*** Opening of Records provided ***
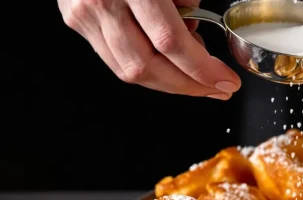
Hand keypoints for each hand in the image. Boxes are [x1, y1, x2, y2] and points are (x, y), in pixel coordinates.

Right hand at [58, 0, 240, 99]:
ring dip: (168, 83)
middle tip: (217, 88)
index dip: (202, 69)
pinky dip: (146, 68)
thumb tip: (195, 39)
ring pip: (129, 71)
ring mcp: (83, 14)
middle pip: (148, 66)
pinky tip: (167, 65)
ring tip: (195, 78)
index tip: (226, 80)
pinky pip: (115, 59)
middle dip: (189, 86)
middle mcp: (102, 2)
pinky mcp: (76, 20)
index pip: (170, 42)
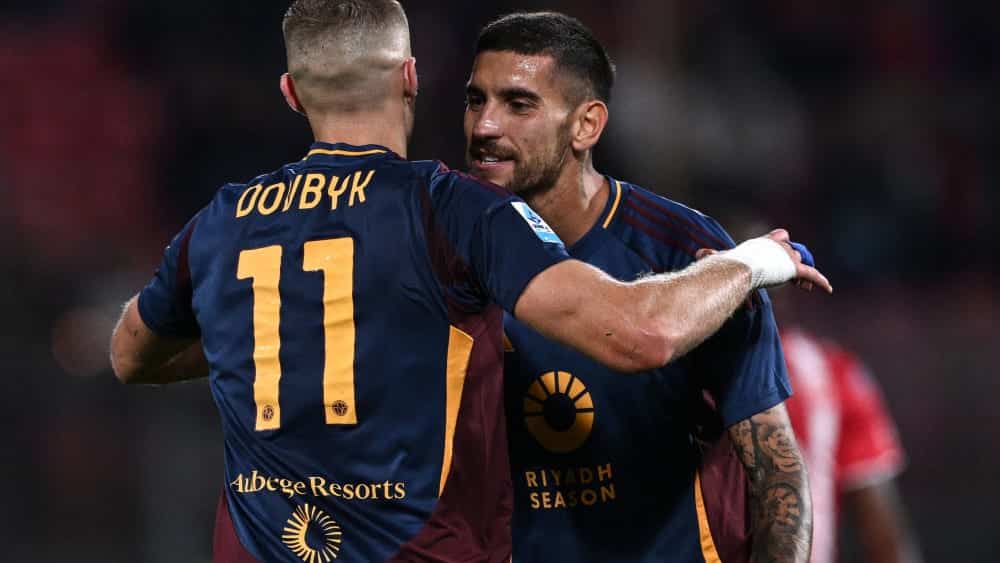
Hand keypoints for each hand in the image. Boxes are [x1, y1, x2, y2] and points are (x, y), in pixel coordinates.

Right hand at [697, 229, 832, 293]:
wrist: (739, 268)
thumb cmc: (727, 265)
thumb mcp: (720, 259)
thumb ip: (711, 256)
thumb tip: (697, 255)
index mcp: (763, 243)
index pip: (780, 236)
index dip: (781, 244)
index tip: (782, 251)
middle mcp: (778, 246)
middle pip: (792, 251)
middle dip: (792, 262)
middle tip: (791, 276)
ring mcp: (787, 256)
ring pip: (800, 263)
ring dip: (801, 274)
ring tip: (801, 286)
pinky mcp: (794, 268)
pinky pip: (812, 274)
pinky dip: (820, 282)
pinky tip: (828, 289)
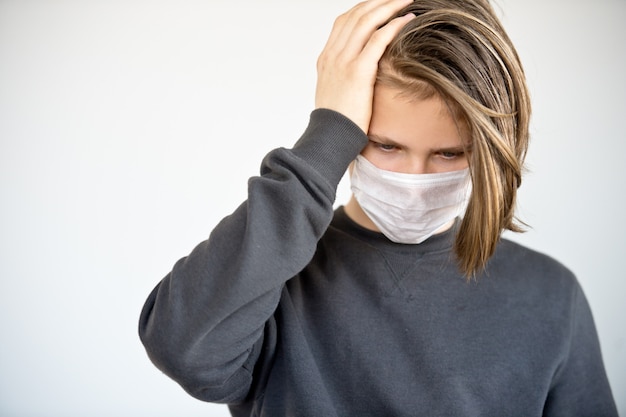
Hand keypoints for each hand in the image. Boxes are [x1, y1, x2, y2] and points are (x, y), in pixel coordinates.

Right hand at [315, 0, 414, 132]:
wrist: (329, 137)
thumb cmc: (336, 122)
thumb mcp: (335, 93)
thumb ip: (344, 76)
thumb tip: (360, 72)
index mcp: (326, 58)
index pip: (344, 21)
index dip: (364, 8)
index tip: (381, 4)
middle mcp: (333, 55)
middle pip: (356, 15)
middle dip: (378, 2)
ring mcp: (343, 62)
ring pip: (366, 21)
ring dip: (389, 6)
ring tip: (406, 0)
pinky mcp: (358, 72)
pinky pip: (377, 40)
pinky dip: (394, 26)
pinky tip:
*** Close of Records provided ***
If a record contains a picture, drop the picture and repeat the rest exactly.

Hand keypoints for each hand in the image. Boxes are [x1, y1, x2, y2] and points are (x, y), in pixel coordinates.

Right hand at [58, 0, 240, 99]:
ring dip: (168, 83)
middle tip: (217, 88)
index dip: (202, 69)
pinky dip: (146, 68)
thumb tip: (195, 39)
ring pip: (129, 71)
ring mcp: (83, 14)
middle pip: (148, 66)
pinky tip: (167, 65)
ring tip: (195, 78)
index tip: (226, 80)
pinky pip: (115, 59)
middle dip: (189, 86)
middle mcp: (102, 2)
pinky mcp: (76, 20)
index pip: (170, 42)
Hand keypoints for each hand in the image. Boxes are [x1, y1, x2, y2] and points are (x, y), in pixel coordinates.

Right hand at [697, 229, 832, 293]:
wrist: (739, 268)
thumb cmc: (727, 265)
thumb mcp: (720, 259)
thumb ip: (711, 256)
thumb tip: (697, 255)
index mcp: (763, 243)
index pip: (780, 236)
index dip: (781, 244)
index tip: (782, 251)
middle mcp: (778, 246)
middle pip: (792, 251)
middle dip: (792, 262)
middle tip: (791, 276)
ring mcp: (787, 256)
ring pip: (800, 263)
ring dip: (801, 274)
ring tip: (801, 286)
pinky mcp: (794, 268)
pinky pip: (812, 274)
pinky dip: (820, 282)
pinky tip: (828, 289)
Hand keypoints for each hand in the image. Boxes are [x1, y1, x2, y2] and points are (x, y), in pixel coordinates.

Right hand at [315, 0, 414, 132]:
wrist: (329, 137)
thumb cmc: (336, 122)
thumb mcp: (335, 93)
thumb ip: (344, 76)
thumb tip: (360, 72)
index mcp: (326, 58)
index pip: (344, 21)
index dip: (364, 8)
index tip: (381, 4)
middle mcp: (333, 55)
middle pip: (356, 15)
middle dip: (378, 2)
ring mcp: (343, 62)
ring pip: (366, 21)
ring dip: (389, 6)
ring tip: (406, 0)
pinky mcp: (358, 72)
pinky pip: (377, 40)
pinky dip: (394, 26)
pinky tip:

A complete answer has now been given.